The one I was most moved by is the first going from left to right which is the way one approaches them. Here they all are in a row carved into a 170 foot length of rock which rises to about 30 feet high in the middle.


This is the Buddha sitting in classic meditation pose. He is about 15 feet high and sits in an alcove on a throne decorated with lions and thunderbolts. These are obscured in the first picture by the brickwork but they can be clearly seen in the second picture at the bottom. The presence of the thunderbolts or Vajras is interesting because it suggests a Tantric flavour. Sri Lankan Buddhism is Theravada which is early Buddhism before the development of the Mahayana but perhaps there was some influence from the reforming schools, some of which imported non-Buddhist themes and iconography into traditional Buddhism.


I sat for a while in front of the statue like the fellow in the picture above. There was a powerful sense of the wisdom and enlightenment of the Buddha, more than I have felt with any other Buddha figure and I have seen a few. The impassive serenity of the posture and facial features carved out of the pale grey rock streaked with darker colours across the body gave a sense of eternity and the feeling that this would remain even when the universe had crumbled into dust. Maybe not literally but as a state of consciousness it represents the underlying bedrock of being that existed before the awakening of the worlds and that will endure even when all forms of life are called back to their source.

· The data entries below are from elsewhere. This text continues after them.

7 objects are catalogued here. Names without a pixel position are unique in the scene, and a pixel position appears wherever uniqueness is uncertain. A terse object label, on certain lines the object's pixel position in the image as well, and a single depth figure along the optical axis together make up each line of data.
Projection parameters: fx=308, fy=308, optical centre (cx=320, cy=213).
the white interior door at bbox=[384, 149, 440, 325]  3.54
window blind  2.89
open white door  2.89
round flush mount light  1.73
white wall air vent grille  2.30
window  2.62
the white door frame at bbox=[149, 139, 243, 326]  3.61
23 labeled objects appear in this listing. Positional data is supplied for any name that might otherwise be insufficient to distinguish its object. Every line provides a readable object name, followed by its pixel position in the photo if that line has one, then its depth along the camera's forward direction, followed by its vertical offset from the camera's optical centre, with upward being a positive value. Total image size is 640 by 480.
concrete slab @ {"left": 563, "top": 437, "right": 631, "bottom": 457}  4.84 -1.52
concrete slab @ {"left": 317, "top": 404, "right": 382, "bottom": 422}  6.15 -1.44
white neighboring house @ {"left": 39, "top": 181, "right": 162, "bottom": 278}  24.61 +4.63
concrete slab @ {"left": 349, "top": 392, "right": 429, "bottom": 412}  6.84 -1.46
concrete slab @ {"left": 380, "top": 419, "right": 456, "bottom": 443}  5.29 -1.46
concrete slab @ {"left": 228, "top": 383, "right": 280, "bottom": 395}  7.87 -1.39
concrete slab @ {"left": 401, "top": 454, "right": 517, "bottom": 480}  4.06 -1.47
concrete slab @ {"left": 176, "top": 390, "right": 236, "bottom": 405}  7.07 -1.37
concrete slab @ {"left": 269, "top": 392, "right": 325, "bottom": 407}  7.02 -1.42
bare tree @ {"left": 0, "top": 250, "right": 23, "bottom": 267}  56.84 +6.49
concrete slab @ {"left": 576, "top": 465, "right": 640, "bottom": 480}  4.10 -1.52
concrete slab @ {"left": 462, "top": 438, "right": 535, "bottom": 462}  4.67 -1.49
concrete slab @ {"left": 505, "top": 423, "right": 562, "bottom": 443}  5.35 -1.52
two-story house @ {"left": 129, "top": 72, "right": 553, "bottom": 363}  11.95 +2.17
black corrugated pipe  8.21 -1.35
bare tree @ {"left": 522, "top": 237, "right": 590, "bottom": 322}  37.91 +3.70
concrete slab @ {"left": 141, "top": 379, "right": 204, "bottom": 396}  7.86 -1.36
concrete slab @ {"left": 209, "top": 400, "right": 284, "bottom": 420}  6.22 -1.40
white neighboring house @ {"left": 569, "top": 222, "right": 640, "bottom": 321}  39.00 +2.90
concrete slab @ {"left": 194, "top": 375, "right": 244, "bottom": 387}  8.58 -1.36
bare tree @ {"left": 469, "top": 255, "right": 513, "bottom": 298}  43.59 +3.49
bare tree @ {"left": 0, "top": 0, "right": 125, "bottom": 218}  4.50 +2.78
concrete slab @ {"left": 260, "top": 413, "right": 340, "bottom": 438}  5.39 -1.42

That is the Buddhist view anyway and it is one to which I am deeply sympathetic while actually believing that creation is really an ongoing process and that, though outer forms may be destroyed, it is only so that new forms may be created that better express the higher states of consciousness into which life forms, aka human and other beings, evolve. Maybe the universe does experience what in Hinduism are called Days and Nights of Brahma, periods of manifestation and non-manifestation, but the seeds of the past are always retained during the Nights so that they may grow anew and to greater heights in the next cycle of creation. Nirvana is the Night of Brahma and it is the most profound state of being. But life is not just night. It is day too and Jesus, always depicted with his eyes open as opposed to the Buddha who has his eyes closed, calls us to active life in the glorious sunshine days of Creation.